Kushan Niyogi, a college student of DB Block, is part of a helpline called Calcutta Anti-Covid Belt and at its peak, they were updating data every hour. “Some of us were taking counts of free hospital beds and oxygen cylinders and others were speaking to patients. We were then connecting the two. Most hospitals never even picked up and some of us came across frauds who took online payment for oxygen but never delivered,” he says.
Joy of giving
Not all cases handled by the volunteers have happy endings. “A pregnant woman living next to Saptarshee’s place expired. Nor could we save Sabita mashi, who had practically raised Bishak, despite getting her oxygen and a hospital bed,” Swayam says.
NeeDonors are now busy arranging for vaccination camps at Falguni Abasan on June 10 and 11. “Some are shying away on hearing they have to pay and that too in advance,” he says. But some are eager to get the jab, like an impoverished outsider who has enlisted himself. “He was wearing a torn banyan and handed us a bunch of crumpled notes of small denomination.

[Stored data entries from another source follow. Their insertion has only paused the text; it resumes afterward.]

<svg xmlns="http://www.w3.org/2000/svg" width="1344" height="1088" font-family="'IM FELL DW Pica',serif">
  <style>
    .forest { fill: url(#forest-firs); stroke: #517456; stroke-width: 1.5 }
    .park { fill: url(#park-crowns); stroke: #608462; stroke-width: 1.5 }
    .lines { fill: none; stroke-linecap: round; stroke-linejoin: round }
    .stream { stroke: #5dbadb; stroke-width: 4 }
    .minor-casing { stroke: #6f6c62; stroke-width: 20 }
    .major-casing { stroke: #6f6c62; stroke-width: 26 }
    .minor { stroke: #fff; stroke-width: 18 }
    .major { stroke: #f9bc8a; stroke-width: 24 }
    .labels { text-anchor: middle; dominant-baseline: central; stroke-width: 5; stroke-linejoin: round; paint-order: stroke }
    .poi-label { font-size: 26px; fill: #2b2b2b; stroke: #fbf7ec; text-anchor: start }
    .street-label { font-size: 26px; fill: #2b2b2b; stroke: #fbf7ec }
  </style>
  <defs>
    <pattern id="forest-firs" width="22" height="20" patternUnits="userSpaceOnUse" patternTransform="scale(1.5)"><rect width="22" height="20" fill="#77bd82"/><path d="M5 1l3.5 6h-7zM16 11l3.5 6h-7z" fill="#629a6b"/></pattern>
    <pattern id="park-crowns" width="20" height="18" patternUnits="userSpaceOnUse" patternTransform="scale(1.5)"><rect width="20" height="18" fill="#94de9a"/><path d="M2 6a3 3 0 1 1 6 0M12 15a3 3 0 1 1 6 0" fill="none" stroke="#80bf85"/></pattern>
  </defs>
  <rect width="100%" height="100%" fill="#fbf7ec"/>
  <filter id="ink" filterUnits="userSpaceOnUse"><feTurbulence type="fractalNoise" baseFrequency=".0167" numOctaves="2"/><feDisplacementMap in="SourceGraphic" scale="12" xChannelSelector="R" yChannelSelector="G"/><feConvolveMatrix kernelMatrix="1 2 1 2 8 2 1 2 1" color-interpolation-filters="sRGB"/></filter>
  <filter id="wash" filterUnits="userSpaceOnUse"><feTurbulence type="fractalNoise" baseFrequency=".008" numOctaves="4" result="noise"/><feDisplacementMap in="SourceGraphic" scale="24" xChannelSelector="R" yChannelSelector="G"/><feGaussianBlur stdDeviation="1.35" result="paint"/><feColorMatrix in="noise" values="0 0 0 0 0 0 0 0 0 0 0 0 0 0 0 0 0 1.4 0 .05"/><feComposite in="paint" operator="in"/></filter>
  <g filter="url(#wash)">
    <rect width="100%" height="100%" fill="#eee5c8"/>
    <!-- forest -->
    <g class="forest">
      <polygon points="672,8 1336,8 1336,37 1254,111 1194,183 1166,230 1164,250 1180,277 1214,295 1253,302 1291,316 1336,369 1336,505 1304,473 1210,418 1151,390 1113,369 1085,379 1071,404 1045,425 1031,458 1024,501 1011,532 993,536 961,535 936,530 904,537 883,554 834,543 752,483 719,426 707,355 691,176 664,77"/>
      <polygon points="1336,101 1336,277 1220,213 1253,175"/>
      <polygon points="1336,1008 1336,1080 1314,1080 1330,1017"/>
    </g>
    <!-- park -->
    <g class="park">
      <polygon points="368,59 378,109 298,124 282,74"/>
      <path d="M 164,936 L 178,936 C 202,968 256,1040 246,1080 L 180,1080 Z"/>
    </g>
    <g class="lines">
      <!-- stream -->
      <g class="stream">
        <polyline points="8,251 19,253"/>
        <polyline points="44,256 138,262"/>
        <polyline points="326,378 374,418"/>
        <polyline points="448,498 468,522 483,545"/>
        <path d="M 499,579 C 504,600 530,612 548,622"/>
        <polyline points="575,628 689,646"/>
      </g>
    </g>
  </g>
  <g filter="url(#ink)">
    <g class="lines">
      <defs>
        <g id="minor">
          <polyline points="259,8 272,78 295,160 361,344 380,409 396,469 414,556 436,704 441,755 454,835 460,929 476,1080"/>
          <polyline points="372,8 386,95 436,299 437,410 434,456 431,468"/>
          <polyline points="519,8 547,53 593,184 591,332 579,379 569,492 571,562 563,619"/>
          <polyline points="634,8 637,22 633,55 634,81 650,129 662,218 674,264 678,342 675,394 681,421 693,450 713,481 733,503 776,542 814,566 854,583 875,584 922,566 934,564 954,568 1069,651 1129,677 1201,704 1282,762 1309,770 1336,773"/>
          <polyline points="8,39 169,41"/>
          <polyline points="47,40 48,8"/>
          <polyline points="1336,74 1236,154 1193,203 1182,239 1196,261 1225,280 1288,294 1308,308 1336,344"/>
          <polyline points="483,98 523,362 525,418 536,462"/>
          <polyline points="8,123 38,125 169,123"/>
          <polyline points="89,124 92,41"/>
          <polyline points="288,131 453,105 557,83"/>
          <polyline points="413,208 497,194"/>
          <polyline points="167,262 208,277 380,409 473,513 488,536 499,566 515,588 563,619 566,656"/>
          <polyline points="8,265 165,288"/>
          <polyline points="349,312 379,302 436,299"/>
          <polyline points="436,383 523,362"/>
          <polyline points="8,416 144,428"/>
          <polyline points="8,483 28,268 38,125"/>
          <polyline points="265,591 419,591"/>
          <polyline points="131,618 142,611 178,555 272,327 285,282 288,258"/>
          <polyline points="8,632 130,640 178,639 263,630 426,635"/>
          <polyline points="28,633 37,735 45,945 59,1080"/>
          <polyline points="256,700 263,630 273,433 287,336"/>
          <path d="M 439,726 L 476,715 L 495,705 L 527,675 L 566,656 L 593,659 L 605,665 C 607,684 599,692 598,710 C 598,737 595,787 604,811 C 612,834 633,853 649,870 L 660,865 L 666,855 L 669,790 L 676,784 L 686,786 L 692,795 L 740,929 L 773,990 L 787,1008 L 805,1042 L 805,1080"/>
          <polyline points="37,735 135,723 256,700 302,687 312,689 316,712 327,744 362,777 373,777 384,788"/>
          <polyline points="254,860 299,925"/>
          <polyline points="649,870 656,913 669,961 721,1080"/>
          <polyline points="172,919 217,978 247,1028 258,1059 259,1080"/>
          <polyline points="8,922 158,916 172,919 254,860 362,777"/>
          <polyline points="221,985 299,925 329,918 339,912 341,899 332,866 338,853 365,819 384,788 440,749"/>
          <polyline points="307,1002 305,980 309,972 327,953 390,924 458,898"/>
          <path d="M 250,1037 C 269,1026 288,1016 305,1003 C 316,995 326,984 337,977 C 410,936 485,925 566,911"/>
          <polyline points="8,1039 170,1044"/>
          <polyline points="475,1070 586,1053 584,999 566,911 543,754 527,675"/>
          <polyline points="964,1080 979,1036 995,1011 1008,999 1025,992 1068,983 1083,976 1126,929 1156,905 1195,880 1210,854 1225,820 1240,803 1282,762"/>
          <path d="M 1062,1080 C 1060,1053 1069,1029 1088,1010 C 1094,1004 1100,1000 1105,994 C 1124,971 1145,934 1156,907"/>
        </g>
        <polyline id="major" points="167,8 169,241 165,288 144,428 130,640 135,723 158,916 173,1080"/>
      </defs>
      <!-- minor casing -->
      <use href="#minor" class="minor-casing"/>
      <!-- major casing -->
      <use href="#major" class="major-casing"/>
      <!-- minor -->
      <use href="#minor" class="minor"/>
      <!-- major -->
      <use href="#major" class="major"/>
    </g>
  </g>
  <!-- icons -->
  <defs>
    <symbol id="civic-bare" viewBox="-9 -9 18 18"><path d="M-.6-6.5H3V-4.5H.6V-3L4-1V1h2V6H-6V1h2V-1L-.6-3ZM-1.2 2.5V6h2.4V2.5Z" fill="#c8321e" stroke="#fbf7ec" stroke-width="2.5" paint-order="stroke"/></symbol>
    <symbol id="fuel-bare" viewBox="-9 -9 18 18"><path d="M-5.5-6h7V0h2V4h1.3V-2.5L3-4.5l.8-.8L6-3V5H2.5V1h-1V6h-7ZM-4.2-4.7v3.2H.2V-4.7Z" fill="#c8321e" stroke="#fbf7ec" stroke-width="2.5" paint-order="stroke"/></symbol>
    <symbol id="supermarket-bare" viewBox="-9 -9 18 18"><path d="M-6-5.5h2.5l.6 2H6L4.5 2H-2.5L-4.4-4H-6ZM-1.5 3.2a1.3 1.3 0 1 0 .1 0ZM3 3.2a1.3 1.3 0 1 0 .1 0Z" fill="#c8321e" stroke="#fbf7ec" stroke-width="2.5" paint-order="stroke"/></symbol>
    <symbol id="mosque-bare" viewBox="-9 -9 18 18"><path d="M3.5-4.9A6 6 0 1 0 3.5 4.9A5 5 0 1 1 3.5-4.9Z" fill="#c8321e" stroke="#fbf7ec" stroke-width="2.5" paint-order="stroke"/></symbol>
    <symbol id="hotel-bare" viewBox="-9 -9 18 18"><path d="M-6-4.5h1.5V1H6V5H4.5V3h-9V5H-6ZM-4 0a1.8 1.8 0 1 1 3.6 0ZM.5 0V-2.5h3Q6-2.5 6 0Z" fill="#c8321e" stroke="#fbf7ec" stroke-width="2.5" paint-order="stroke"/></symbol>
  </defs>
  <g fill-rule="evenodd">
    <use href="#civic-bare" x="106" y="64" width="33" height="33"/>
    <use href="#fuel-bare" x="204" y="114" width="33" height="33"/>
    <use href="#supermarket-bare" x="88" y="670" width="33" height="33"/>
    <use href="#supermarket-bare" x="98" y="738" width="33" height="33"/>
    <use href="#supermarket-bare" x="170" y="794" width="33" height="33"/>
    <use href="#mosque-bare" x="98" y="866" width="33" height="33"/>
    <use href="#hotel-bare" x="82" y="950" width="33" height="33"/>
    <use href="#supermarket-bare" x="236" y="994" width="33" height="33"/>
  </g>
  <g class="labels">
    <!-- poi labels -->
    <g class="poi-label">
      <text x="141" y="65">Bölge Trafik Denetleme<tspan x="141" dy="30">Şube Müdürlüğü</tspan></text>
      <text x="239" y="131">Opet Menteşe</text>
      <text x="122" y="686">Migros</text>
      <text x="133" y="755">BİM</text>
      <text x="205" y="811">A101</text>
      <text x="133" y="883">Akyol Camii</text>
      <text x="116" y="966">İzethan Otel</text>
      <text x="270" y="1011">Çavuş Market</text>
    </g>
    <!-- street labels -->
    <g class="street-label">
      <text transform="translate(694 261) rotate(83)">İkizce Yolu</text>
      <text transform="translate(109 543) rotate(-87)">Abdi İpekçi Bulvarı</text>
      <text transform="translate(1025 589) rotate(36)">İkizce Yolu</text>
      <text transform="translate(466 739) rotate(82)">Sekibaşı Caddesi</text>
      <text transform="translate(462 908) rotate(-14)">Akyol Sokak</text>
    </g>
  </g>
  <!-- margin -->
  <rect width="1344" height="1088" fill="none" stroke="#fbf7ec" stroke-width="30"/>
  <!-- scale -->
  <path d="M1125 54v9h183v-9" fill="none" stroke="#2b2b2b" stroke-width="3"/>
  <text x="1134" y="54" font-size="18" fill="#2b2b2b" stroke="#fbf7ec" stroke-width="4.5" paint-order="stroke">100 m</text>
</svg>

When he comes for the shot, we have decided to refund his money and pay for him ourselves,” he says.
Swechcha couldn’t be happier on hearing a customer — who would order “patient food” for days — finally ask for Mangshor Jhol with generous doses of tel-masala. “It means they have recovered and that I could be by their side throughout their journey, through their food,” smiles the girl whose relatives would initially ask her to concentrate on her Class XII studies instead of running a helpline and home delivery. “But my mother believed this was the right thing to do. Helping others is more important than getting extra marks.”
Majumdar, one of the volunteers of the Shramjibi Canteen, is also active in organising BJ Block’s Durga puja. “And my family often chides me for it, asking me to quit all that and spend time at home instead. But with this canteen, no one is saying a word,” he smiles knowingly.
Some volunteers of this canteen are Left-minded but many of the 60-odd members have joined simply to do some good. “The people eating at the stand had initially thought we were doing this for votes and, in fact, the day after the election results we had very few people turn up. They had thought we would discontinue the canteen now. But we kept it running and now they return in great numbers for a fish, chicken or egg meal for Rs 10,” Majumdar says.